I don't know that I've every done much with it, but it certainly opens up a lot of opportunities for (mostly) roll-less gaming.

Omega

Quote from: Willie the Duck;856247Isn't that the basic premise difference between basic D&D and AD&D?:D

Up until Wilderness Survival guide I am not sure if AD&D had any rules for hostile weather. Not counting OA of course.

Skarg

One of my favorite things (not saying much) about white-box D&D was that (IIRC) it told you to get Avalon Hill's boardgame Outdoor Survival to resolve long-distance wilderness travel. Which I never did. I assume Outdoor Survival has weather rules... perhaps not rules for disaster-level weather, though?

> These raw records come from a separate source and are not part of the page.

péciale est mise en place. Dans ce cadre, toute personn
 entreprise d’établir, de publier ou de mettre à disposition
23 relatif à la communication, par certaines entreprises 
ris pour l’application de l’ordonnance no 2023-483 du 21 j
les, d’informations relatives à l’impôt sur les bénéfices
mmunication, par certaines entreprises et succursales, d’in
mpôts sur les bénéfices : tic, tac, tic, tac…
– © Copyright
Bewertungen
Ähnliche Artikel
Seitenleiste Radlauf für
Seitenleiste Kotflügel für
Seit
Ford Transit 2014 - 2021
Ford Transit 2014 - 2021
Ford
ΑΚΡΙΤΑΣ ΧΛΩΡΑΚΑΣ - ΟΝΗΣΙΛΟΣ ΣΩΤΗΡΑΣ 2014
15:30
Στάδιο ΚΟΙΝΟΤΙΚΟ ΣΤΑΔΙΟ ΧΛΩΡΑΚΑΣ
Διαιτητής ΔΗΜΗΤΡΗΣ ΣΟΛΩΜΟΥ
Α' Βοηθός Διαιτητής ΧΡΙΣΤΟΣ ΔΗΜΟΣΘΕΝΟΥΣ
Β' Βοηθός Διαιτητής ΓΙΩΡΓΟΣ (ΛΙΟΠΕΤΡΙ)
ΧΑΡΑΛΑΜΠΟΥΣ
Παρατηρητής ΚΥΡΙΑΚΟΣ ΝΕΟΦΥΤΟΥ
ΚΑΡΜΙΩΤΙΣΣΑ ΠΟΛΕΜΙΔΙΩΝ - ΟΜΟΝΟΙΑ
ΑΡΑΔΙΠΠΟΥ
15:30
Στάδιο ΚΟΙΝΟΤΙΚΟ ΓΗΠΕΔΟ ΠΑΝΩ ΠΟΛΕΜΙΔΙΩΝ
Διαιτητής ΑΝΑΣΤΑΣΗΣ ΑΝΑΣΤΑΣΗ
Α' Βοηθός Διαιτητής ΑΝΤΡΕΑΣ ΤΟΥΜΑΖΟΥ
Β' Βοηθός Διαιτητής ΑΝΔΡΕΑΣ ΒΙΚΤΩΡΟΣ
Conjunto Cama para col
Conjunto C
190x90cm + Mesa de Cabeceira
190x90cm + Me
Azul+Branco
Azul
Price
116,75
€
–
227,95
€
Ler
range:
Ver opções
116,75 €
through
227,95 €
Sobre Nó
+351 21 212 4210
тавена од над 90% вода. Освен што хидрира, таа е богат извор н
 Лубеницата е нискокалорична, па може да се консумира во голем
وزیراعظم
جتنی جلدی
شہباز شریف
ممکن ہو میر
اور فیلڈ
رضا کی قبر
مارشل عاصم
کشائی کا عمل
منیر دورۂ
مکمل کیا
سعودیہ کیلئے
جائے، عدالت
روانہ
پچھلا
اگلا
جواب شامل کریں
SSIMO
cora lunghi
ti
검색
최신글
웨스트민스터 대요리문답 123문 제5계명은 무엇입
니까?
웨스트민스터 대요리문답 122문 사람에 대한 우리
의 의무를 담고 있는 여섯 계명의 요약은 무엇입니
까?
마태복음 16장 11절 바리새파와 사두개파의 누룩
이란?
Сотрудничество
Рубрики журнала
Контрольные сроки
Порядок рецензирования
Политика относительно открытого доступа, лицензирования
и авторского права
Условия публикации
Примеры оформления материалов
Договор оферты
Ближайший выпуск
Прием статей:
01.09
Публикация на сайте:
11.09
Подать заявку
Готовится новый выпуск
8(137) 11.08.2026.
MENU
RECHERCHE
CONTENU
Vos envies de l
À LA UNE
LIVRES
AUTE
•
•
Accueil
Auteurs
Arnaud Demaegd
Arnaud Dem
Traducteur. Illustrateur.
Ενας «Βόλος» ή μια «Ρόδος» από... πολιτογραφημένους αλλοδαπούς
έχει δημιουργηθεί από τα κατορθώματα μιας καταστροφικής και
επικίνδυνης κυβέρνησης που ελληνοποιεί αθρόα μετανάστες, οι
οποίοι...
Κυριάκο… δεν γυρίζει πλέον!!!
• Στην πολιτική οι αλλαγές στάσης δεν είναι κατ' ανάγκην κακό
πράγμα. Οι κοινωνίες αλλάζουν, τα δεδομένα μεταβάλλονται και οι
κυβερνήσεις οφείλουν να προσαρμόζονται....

I've not hit PC's with an earthquake, but having been in a few in real life, I'd tend to determine where the players are when it happens, and then set up a tactical battle map as if they're about to get attacked unexpectedly, and then give them increasing clues that something's happening, and let them react. Then I'd roll for chances that certain things fall over or collapse, and how people react.

In some settings, disasters can lead to various types of social breakdown, such as looting and pandemonium (popular with many of my players).

Necrozius

A natural disaster, or at the very least, freak weather, can provide amazing adventure hooks.

A semi-flooded city is awesome for all kinds of reasons.

Massive downpour and thunder storms just at the same time as the Baron's opulent wedding? Is this caused by a sorcerous, jealous ex-lover (of either party)?

Harsh winter blizzards in summer? Who the fuck murdered the local Unicorn?

The volcanic activity is threatening to awaken a long-dormant ancient firedrake. Gotta find a way to put it to sleep again or else.

And, of course, the looming threat of a giant asteroid slowly getting bigger and bigger in the sky...

SO many possibilities (beyond my clichés, I mean).